Point spread function
When the electron wave is scattered by the specimen, the higher the spatial frequency of the specimen is, the larger the scattered angel is, \[ \theta = \lambda / d = \lambda f \] So we can imagine that the waves scattered by specimen of high spatial frequency would meet the lens plane far away from the center of the lens. The lens plane is just a 2D Fourier space of the specimen. The intensity of different spatial frequency on the 2D Fourier space should obey the CTF, thus we have, \[ \mathscr{F}[I] = \mathscr{F}[S] \cdot CTF \] where \(I\) is the image and \(S\) is the specimen.
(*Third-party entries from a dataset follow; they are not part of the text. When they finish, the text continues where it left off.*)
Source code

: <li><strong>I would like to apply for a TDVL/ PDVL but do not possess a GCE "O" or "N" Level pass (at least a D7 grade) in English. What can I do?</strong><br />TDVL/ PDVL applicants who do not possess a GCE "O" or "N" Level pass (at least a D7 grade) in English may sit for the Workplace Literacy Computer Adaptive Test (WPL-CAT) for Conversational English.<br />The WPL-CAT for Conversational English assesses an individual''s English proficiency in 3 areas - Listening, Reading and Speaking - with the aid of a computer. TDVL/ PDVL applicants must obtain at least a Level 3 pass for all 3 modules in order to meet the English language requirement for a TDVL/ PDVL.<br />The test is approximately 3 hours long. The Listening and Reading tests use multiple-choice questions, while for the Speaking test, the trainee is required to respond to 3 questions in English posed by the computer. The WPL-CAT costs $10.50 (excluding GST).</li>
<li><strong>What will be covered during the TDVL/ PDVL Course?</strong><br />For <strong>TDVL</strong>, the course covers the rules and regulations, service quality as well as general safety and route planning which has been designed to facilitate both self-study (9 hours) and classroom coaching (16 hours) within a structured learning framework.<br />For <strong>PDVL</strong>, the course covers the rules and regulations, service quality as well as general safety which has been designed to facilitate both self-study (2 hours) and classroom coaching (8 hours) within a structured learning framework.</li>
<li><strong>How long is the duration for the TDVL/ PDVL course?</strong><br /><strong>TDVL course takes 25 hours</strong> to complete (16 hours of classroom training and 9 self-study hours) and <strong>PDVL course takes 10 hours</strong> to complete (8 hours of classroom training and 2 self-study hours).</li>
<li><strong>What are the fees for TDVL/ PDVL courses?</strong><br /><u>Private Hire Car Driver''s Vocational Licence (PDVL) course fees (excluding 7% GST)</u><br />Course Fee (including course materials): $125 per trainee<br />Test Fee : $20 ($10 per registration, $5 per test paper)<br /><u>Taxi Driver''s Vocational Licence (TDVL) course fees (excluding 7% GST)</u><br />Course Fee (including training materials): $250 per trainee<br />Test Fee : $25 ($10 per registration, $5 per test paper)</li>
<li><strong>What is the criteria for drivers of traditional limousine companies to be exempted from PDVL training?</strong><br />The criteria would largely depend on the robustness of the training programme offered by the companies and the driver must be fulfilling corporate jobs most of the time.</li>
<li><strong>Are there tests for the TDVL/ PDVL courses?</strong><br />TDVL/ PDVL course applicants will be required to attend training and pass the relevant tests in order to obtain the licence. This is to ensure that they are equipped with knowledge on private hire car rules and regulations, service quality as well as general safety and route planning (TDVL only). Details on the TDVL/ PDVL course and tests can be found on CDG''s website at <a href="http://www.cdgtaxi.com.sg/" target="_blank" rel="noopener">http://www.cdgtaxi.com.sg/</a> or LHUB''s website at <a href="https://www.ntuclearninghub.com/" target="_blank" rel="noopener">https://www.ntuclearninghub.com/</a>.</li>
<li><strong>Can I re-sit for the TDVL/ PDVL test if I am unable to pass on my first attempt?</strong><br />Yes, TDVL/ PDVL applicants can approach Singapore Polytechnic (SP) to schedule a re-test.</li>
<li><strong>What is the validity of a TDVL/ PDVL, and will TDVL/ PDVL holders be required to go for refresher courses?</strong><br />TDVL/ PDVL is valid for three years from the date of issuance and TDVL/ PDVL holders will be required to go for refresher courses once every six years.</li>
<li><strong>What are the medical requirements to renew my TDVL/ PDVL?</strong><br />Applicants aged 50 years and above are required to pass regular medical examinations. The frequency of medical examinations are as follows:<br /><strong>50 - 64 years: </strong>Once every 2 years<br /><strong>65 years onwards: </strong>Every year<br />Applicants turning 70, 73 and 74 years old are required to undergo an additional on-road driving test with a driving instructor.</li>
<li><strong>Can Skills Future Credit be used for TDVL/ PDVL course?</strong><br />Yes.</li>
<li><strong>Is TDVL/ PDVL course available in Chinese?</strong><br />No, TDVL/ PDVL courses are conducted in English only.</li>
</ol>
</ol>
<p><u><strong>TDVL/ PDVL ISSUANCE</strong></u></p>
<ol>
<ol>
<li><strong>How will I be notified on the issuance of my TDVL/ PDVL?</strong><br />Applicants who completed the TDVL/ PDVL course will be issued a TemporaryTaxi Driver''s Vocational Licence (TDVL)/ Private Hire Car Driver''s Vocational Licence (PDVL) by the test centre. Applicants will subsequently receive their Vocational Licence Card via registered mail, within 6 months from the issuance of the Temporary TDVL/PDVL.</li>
We also know the image is generated by the convolution of PSF and specimen, \[ \begin{align*} I &= S * PSF \\ \color{blue}{[ \text{Fourier transfer} ]} \mathscr{F} [I] &= \mathscr{F}[S] \cdot \mathscr{F}[PSF] \\ \end{align*} \] Thus the CTF is the Fourier transfer of the PSF.